Il a déclaré: "Le gouvernement n'a pas semblé faire partie de cet accord et je pense qu'en écoutant ceux qui sont envoyés pour le défendre et l'expliquer, ils savent que c'est un désastre démocratique."

Le député conservateur Sir Roger Gale a demandé à Johnson de révéler quelle était sa "grande idée"., tandis que le père de la maison, Ken Clarke, un ancien chancelier conservateur, a suggéré qu’il n’y avait pas «la moindre chance» que la candidature de Johnson pour une renégociation soit prise au sérieux.

Regret du DUP

Nigel Dodds, dirigeant du parti démocratique du Westminster, a accusé le gouvernement de revenir sur sa parole lors des discussions avec le parti au sujet de l’accord sur le Brexit et a attaqué la proposition de soutien de l’Irlande du Nord.

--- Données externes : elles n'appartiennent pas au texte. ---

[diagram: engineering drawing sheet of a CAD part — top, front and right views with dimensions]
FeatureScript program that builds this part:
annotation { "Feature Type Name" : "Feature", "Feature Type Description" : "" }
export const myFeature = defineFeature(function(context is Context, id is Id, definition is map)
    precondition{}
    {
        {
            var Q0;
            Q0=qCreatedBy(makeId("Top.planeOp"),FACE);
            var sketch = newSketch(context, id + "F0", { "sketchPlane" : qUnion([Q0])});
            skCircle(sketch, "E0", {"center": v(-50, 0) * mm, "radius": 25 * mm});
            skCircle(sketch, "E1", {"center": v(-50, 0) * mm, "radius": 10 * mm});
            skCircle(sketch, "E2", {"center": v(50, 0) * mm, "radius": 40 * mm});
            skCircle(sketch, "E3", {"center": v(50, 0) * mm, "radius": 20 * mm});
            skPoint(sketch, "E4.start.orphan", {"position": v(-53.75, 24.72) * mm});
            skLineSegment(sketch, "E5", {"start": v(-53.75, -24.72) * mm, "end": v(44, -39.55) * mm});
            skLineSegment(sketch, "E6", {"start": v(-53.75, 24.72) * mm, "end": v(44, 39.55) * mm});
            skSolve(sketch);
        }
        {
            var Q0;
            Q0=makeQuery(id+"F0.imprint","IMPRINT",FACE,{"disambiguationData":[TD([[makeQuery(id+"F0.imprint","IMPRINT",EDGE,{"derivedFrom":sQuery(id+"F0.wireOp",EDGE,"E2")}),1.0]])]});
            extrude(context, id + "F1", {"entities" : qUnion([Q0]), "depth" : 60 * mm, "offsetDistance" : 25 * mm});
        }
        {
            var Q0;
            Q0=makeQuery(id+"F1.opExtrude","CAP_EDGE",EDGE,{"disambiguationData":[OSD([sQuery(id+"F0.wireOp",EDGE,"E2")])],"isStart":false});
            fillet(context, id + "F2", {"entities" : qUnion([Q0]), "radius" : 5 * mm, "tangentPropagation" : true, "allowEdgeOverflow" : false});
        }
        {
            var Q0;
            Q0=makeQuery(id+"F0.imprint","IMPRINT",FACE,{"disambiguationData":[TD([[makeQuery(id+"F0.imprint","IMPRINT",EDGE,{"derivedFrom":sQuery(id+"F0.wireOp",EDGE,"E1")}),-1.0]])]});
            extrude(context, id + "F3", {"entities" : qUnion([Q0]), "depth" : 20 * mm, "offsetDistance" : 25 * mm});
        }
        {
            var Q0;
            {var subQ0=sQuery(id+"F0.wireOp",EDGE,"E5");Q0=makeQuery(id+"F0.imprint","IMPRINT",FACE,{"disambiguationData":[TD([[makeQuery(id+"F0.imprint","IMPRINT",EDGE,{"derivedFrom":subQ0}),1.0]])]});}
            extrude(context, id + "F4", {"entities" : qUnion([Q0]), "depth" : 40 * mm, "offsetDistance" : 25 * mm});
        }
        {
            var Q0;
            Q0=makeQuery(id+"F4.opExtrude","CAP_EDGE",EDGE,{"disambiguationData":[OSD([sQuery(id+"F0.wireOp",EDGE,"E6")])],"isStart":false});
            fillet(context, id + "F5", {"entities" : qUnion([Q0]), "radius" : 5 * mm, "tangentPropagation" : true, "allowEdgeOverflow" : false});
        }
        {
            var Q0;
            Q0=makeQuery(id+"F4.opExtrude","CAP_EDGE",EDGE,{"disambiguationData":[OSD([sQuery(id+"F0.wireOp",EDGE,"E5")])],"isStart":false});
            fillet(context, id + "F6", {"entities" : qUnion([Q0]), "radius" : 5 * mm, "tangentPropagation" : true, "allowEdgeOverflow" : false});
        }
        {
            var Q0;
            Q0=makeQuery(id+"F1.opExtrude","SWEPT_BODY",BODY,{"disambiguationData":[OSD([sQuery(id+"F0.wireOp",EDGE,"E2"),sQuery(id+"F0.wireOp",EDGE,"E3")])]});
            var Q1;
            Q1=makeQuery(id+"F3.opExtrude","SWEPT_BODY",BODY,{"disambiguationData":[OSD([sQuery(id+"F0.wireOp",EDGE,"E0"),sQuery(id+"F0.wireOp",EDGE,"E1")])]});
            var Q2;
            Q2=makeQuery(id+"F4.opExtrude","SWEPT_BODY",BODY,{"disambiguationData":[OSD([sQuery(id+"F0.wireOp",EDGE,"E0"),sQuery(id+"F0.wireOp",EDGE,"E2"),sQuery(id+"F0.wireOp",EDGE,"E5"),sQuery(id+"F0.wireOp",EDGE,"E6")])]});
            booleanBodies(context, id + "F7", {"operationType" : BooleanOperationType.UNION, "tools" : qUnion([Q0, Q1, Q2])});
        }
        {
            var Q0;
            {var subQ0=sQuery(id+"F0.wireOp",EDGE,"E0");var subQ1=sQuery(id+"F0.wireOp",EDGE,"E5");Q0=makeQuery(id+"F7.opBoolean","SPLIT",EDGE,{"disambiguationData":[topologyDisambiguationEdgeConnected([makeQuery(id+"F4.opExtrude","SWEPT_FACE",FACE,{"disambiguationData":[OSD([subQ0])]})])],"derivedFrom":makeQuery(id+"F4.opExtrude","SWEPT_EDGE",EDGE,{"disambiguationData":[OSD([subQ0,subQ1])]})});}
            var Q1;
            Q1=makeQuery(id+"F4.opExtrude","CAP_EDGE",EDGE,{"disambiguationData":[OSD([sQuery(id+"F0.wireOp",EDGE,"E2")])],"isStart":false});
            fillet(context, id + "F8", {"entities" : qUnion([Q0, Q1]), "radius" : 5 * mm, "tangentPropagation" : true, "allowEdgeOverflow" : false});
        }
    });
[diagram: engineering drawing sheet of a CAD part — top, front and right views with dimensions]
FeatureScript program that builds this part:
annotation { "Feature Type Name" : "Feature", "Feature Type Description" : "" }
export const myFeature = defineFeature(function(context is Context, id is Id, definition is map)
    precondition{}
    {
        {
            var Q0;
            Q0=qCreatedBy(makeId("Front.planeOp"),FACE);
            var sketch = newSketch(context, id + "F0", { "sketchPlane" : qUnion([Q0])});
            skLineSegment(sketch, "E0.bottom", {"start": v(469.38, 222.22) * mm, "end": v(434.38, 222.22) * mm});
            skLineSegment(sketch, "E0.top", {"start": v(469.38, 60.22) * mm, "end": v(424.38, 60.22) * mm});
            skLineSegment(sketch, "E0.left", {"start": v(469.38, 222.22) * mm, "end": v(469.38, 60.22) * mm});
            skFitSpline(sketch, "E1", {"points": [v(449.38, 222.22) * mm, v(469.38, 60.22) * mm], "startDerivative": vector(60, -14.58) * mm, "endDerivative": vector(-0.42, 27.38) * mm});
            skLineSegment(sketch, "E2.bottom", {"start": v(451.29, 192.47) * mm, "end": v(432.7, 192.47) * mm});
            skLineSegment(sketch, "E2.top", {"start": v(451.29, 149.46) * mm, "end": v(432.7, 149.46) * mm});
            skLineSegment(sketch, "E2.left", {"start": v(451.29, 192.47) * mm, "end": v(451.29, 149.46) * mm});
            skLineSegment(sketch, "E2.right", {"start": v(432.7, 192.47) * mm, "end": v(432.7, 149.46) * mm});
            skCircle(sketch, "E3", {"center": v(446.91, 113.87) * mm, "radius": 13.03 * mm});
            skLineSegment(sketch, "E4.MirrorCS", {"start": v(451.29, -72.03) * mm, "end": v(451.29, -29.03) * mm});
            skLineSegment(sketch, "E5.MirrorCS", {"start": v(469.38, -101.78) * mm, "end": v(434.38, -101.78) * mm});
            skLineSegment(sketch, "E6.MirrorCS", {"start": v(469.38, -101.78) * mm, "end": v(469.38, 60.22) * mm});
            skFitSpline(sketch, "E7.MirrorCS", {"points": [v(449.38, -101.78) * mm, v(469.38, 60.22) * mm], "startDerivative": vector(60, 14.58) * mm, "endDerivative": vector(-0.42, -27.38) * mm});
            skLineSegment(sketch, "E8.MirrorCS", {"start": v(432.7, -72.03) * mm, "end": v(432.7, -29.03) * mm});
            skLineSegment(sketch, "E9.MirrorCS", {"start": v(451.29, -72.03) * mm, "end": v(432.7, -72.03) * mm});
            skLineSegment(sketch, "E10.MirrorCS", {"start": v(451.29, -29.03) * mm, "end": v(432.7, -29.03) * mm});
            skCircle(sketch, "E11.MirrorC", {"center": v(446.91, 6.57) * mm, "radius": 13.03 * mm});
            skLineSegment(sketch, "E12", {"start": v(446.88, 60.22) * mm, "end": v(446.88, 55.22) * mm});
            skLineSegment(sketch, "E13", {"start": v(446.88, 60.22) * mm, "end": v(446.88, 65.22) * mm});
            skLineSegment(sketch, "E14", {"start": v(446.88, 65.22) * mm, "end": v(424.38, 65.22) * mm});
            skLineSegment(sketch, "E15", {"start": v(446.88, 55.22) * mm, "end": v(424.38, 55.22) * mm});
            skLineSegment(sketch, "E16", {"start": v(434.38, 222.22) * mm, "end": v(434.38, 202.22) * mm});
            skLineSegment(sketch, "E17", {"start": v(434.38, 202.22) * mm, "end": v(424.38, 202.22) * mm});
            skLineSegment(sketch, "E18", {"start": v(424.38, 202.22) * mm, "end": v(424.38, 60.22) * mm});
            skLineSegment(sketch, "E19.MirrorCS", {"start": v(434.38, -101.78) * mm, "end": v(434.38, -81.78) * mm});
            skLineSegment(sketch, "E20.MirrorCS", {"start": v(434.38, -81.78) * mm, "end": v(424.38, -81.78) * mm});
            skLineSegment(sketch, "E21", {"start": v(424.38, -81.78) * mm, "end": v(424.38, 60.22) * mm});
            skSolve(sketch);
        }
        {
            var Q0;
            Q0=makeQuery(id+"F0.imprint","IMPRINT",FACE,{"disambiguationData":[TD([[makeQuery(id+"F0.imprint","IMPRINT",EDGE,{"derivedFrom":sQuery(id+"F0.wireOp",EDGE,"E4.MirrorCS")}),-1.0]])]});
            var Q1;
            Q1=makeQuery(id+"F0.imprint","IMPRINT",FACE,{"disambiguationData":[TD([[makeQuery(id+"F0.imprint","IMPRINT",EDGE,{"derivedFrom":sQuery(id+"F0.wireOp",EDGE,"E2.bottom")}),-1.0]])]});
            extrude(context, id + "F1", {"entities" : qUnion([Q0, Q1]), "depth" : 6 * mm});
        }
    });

S'exprimant au sujet des garanties antérieures concernant la sortie de l'union douanière du Royaume-Uni, il a déclaré: «Très franchement, beaucoup d'Irlande du Nord estiment que le gouvernement, le Premier ministre, les promesses faites n'ont pas été honorées.

«Nous sommes tristes à ce sujet, je le regrette profondément. J'admire le Premier ministre, son endurance, sa résilience, le travail qu'elle accomplit – mais à ce sujet, je pense qu'elle a mal évalué l'ambiance du pays et celle de la Chambre. "

Le monstre de Frankenstein?

La première journée de débats s’est terminée peu de temps après L'ancien ministre travailliste David Lammy a suscité un discours tardif dans la soirée des députés.

Il a déclaré: "L’accord de Theresa May est devenu un monstre de Frankenstein – une bête affreuse pour laquelle personne n’a voté ou voulu … L’accord ne reprend pas le contrôle, il le cède."

Que se passera-t-il le deuxième jour?

Les députés devraient reprendre le débat au début de l'après-midi.

Les ministres devraient également expliquer comment les conseils juridiques extrêmement sensibles fournis au Cabinet par le procureur général Geoffrey Cox sur l'accord de retrait seront rendus publics.